Insisto en el amor que le profeso. Le reproduzco conversaciones que ella ha tenido con esos tipos. Le digo que me gusta la lluvia porque así la reflejan millones de diminutos espejos. No existe mayor espectáculo. Oh, sí. A su lado, la aurora boreal no es más que una luciérnaga. Ella frunce el ceño y se rasca la sien y arruga los ojos, pero no dice nada.

¿Qué le ocurre? El autor ha desaparecido y ya no me dice lo que piensa. ¿Dónde estás?

Me tiemblan los pies y las manos y los hombros y las pestañas. Los ojos arrugados de Ella se clavan en algún lugar tras mi espalda. Y además este silencio. ¿A qué esperas? Parece gritarme. ¡Dí algo, lo que sea! Así que entonces le describo a mi amor los hombres que han ocupado su cama, con la esperanza de que mi amor sea consciente de cuánto he sufrido, y a pesar de todo, cuánto la he esperado. Recuerdo que había uno rubio, uno moreno, uno castaño. Uno que olía un poco a tabaco y otro que apestaba a Brummel.

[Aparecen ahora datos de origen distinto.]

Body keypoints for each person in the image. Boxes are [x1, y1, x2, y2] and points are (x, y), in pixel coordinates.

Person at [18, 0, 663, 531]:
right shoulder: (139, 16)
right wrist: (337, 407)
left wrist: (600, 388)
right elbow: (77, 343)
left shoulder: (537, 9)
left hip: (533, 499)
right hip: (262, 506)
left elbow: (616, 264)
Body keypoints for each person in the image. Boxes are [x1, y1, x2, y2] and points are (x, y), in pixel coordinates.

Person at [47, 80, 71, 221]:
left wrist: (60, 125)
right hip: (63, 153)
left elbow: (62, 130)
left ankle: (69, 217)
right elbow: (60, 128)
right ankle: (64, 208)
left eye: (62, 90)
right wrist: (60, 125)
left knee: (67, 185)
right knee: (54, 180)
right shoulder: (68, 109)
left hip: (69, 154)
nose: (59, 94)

Otra vez el silencio. Ella ha dejado de fruncir el ceño y ahora ladea la cabeza y la sacude. De repente, extiende sus brazos hacia delante y sus manos me impactan el pecho y yo pierdo el equilibrio y caigo de espaldas al suelo. Desde ahí, puedo ver cómo me mira horrorizada, y escuchar cómo les ruega a los de seguridad que se lleven cuanto antes a este completo desconocido. Nadie repara en mi respiración entrecortada. Vienen dos hombres corpulentísimos. Al mismo tiempo, y ya frente a la barra, Ella pide al camarero lo más fuerte que tenga y que por favor no se olvide de la aceituna. Los dos gorilas arrastran mi cuerpo por el suelo, dibujando la ruta más directa hacia la salida. Y entonces un suspiro, un último trago de té y después la lluvia.

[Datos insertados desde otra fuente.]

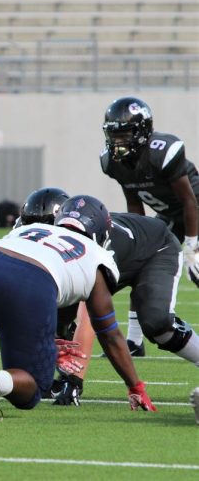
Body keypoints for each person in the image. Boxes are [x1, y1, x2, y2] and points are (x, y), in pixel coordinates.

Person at [0, 195, 156, 421]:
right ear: (100, 231)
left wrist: (50, 342)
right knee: (34, 387)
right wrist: (135, 385)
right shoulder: (98, 256)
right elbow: (109, 334)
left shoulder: (34, 228)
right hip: (31, 281)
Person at [50, 211, 199, 405]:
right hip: (130, 247)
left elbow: (94, 321)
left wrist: (74, 381)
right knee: (58, 318)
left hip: (157, 248)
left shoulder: (98, 254)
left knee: (157, 323)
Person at [100, 96, 199, 355]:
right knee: (144, 262)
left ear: (143, 133)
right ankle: (133, 342)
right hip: (168, 216)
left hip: (194, 213)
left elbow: (189, 201)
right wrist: (139, 240)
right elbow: (134, 203)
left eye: (124, 135)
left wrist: (191, 246)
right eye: (114, 135)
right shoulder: (114, 163)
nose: (117, 142)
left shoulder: (162, 151)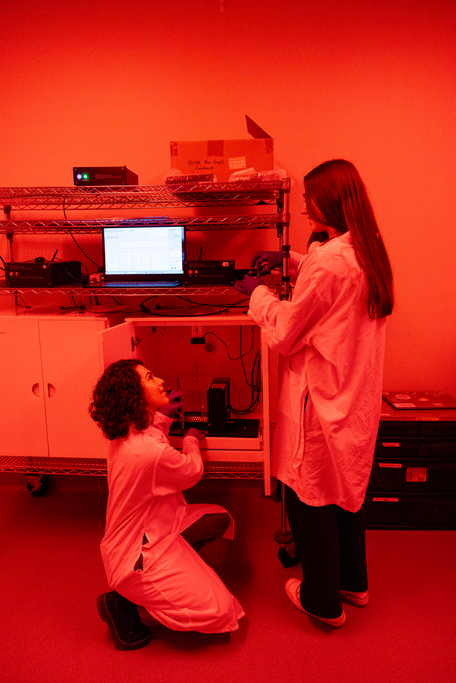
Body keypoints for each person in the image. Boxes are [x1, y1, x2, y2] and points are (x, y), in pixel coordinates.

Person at [235, 159, 394, 628]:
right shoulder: (368, 249)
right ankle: (354, 583)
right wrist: (292, 262)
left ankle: (322, 600)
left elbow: (285, 334)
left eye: (307, 198)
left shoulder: (329, 259)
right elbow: (333, 286)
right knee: (347, 488)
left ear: (327, 199)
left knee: (312, 493)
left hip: (320, 397)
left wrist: (258, 293)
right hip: (354, 396)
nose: (304, 208)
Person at [89, 359, 244, 650]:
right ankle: (127, 607)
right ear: (134, 393)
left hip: (145, 535)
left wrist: (160, 415)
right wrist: (190, 440)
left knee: (218, 517)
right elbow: (190, 470)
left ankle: (175, 576)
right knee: (221, 609)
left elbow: (152, 437)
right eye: (150, 377)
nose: (160, 380)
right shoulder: (149, 451)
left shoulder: (126, 431)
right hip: (137, 560)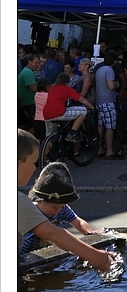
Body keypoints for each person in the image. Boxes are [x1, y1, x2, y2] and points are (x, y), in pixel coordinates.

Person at [18, 130, 112, 272]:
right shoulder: (19, 202)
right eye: (33, 163)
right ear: (17, 165)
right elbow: (52, 234)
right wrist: (94, 256)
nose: (34, 168)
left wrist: (90, 234)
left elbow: (77, 222)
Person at [20, 162, 98, 257]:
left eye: (61, 206)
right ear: (39, 200)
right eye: (54, 207)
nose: (58, 210)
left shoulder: (61, 209)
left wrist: (89, 234)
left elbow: (78, 222)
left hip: (47, 256)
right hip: (23, 258)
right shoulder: (29, 211)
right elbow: (50, 235)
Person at [43, 72, 93, 141]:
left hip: (47, 114)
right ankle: (71, 134)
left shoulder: (51, 88)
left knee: (49, 136)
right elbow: (81, 99)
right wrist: (90, 106)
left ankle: (45, 147)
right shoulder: (66, 88)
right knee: (83, 111)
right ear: (66, 82)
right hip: (58, 112)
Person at [95, 51, 120, 159]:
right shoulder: (109, 70)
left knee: (100, 126)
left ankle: (99, 149)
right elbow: (111, 86)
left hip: (99, 100)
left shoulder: (99, 69)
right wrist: (117, 84)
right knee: (110, 127)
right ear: (114, 60)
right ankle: (109, 151)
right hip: (108, 101)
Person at [18, 53, 40, 132]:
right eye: (36, 63)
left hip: (24, 102)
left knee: (24, 125)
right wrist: (45, 87)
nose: (38, 65)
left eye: (38, 63)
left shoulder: (25, 71)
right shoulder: (28, 73)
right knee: (31, 126)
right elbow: (33, 88)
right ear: (29, 62)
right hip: (29, 103)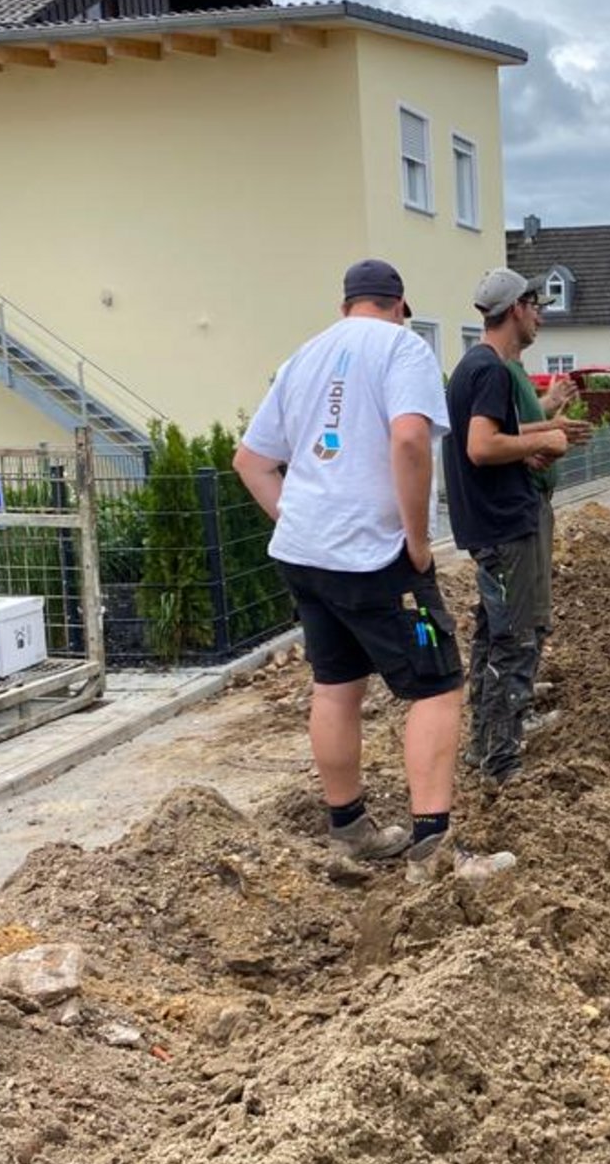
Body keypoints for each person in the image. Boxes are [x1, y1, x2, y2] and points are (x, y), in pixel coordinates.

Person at [232, 258, 514, 883]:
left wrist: (297, 521)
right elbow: (411, 441)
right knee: (437, 685)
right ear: (398, 305)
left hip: (305, 556)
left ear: (345, 307)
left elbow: (250, 460)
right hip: (374, 555)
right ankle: (433, 849)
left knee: (336, 685)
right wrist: (416, 540)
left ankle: (350, 831)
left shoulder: (304, 356)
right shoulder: (401, 349)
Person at [442, 267, 588, 785]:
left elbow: (494, 435)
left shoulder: (473, 367)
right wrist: (542, 444)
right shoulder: (493, 372)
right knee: (516, 639)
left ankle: (487, 746)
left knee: (493, 637)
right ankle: (502, 763)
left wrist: (545, 427)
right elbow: (482, 446)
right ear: (517, 309)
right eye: (537, 307)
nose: (540, 317)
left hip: (490, 525)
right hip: (506, 525)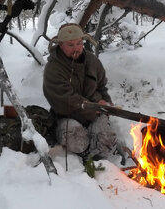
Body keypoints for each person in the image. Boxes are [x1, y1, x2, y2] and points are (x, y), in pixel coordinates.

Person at [43, 23, 119, 162]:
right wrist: (93, 107)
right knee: (78, 142)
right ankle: (81, 155)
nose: (76, 48)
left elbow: (102, 86)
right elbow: (63, 99)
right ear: (61, 45)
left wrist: (107, 105)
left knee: (107, 143)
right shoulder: (53, 68)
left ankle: (95, 157)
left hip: (95, 112)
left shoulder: (92, 61)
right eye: (70, 45)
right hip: (66, 115)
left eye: (79, 43)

Ahora imagínate a un tipo en medio de la calle tendido sobre el asfalto. Cómo mira el océano precipitarse sobre la tierra y siente los gruesos y fríos gotarrones que se clavan en su piel, como si fueran pequeñas dagas. Entonces le grita al cielo, y le pregunta por su existencia, y si es verdad que hay un destino y si él puede hacer algo para cambiarlo.

Ese hombre soy yo. El narrador. Y es que lo sabía. En el fondo, lo sabía. El autor me la tenía guardada. Y le gritaré en las calles desiertas, le preguntaré por qué me ha abandonado. Por el bien de la literatura, dirá él, en la tranquilidad de su estudio. Otra vez. Y que la gente me querrá y eso es lo importante. Que lo mire así. Mi familia jamás habrá de grabar mi nombre en el mármol de una lápida. Que viviré, para siempre, en la memoria de los cientos de miles de millones de hombres y mujeres que lean estas páginas.